И одинокий азиат (совсем другой породы) с большим фотоаппаратом, сумеречно серьёзный, занял самую удачную позицию для съёмки - на открытой площадке, где его качает, вместе с корабликом.
Но он, как при исполнении, не обращает внимание на сложности, постоянно прицеливаясь на чаек, сидящих на бриколах, на извивы лагуны или же на причалы проезжаемых островков.

Американские пенсионеры, муж и жена, взявшись за руки, незаметно приветствуют осуществление давнишней мечты.
Сдержанная арабская семья, взявшая в дорогу младенца, наблюдают то за ним, то за струящимся городским ландшафтом, похожим на видение.

Пара молодожёнов из Европы, отправившихся в романтическое путешествие.
Для них Венеция выкрашена розовым и украшена кружевами.

В толпу только что прибывших обязательно падает кто-то из местных, кому поездка в аэропорт или из аэропорта - служебная необходимость.
Всем видом своим, тщательно отутюженным, он показывает, «как эти покрывала мне постылы…», а приезжие и вовсе мешают жить, засиживая чужую территорию.

Мне такое поведение уже знакомо - ведь вапоретто управляют, впускают и выпускают пассажиров, точно такие же потухшие изнутри матросы (?), демонстративно ленивые и будто бы перманентно простуженные.
Им интересно только друг с другом, они давно уже постигли науку раздвижения настоящего и теперь вовсю козыряют этим перед первачами.

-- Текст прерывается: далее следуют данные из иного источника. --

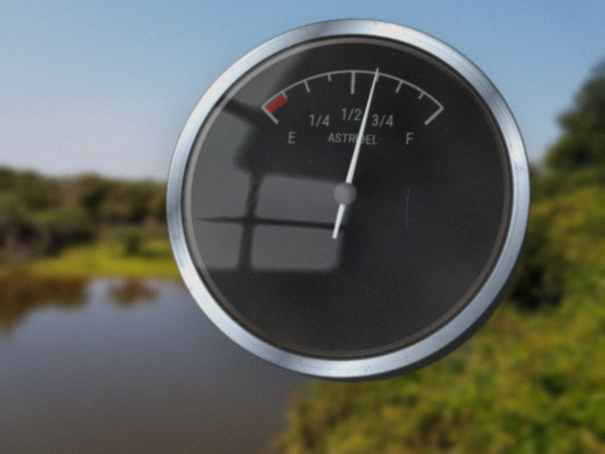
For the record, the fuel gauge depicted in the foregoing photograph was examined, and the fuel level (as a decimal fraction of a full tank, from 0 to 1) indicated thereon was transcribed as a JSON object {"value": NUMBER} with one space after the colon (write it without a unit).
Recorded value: {"value": 0.625}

Дорога из города в аэропорт намного быстрее - ведь всё уже было, случилось, вот-вот должны объявить посадку.
Степени отчуждения пропускают через себя людей в обратном порядке. Сначала мы полны городом, его плотностью, неувядаемым тургором, блеском нестандарта.

Затем Венеция начинает ослаблять свои щупальца и пластика беглецов меняется, обмякает.
И у китайских молодожёнов, через слово поминающих «Фундаменте Нуово», и у другой арабской семьи, путешествующей с ребёнком (их мальчик пускает слюни и это должно умилять соседей).
И у готически острых немцев, не отпускающих своих чемоданов.

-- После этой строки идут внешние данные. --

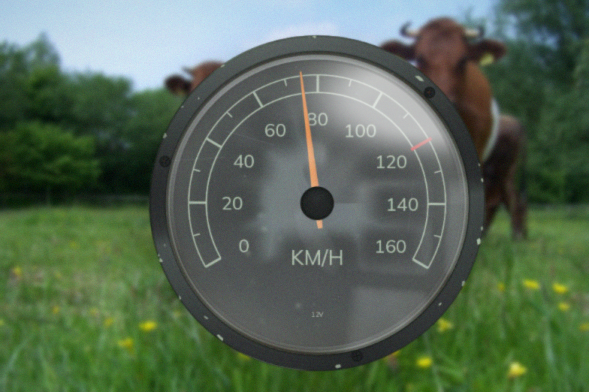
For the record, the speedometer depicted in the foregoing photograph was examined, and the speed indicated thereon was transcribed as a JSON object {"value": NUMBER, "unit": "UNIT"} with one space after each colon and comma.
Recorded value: {"value": 75, "unit": "km/h"}
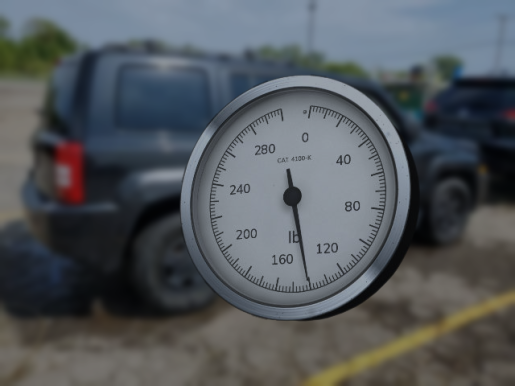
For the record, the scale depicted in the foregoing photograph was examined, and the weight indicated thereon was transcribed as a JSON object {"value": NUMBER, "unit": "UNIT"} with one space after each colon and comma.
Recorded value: {"value": 140, "unit": "lb"}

У меня, кстати, тоже. Начинаю настраиваться на самолёт и доля Венеции в организме съёживается.

Потом будет последний взгляд на купола и кирпичные бока Сан-Дзаниполо и моей любимой одинокой Джезуити. Они стоят параллельно набережной, фасадами в город, поэтому сейчас можно увидеть только их правые стены, возвышающиеся над местными улицами, словно они - трамваи, загнанные в депо на помывку.

Венеция смывается как накипь. Я длю её в себе, удерживаю как могу, но всё меня отвлекает - до сих пор я побаиваюсь летать, хотя, конечно, на самолёты распространяется не только юрисдикция, но и карма стран, их содержащих. Так что на этот раз всё будет хорошо.

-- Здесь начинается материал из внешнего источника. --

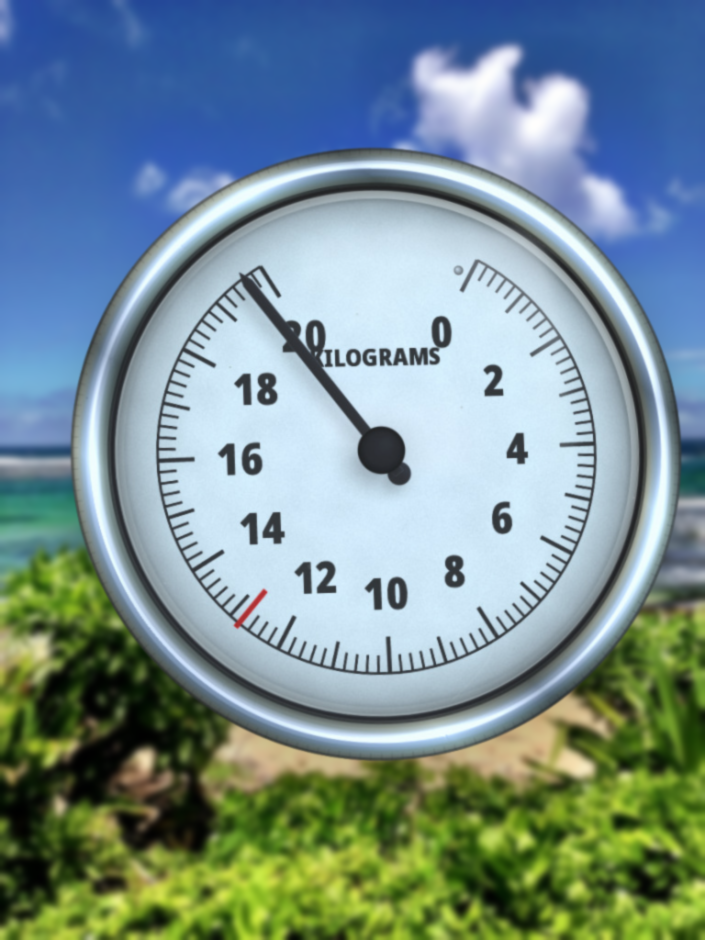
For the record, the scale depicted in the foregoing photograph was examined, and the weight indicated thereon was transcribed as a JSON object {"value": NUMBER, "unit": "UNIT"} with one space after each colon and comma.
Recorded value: {"value": 19.6, "unit": "kg"}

Сан-Микеле, неизбывно настаивающий на своём молчаливом присутствии всё время, пока живёшь в Каннареджо, промелькнул сбоку, точно панорама, скомканная не вовремя оборвавшейся киноплёнкой (так и вижу, что она плавится, пуская пузыри), дальше прибытие, выгрузка чемоданов.

Марко Поло теперь иной. Его перестроили, обновили. Вытянули в сторону лагуны. Осовременили.
Раньше к пристани нужно было идти по улице, но под навесом, теперь из залов прибытия-отбытия, спускаешься сразу на причал, накрытый крышей.

Мощные столбы держат над лодочками второй этаж. Теперь это рама с видом на воду, на путь туда и обратно.

Жаль, конечно, что четыре года назад я не решился остановиться и зафотографировать его предыдущее состояние, слишком уж он был непрезентабельный, как автостоянка в районном центре.

Взлётная полоса параллельна каналам.

При взлёте из Венеции есть один аттракцион мирового значения, когда город оказывается под тобой, как на карте. Точнее равный размерами карте, но при этом подробный как 3-d модель: всё ж видно и фасады, и каналы, и даже гондолы в них.

Только длится это чудо меньше минуты: Боинг набирает высоту и последнее видение чистой красоты быстро скрывается из глаз.
Хотя самолёт ещё долго летит надо запрудами лагуны, пока высота не перещёлкивает медиума и акварель превращается в гуашь.

Так было в прошлый раз, при прошлом, деревенском Марко Поло и с описания Венеции внизу начинался «Музей воды» (« собственно, всё самое «главное» вы уже видели<»), а теперь карма KLM и полёт в Амстердам лишают меня этой утешительной конфеты - Боинг летит не в ту сторону, Венеция не покажется, будет долгая тягомотность лагуны, плавно переходящей в Альпы.

Горы режут настоящее на «до» и на «после», отмечая полное обновление и обнуление секундомера. Моя не-Италия закончилась в воздухе. Повернулась некрашеным боком «обычная» жизнь.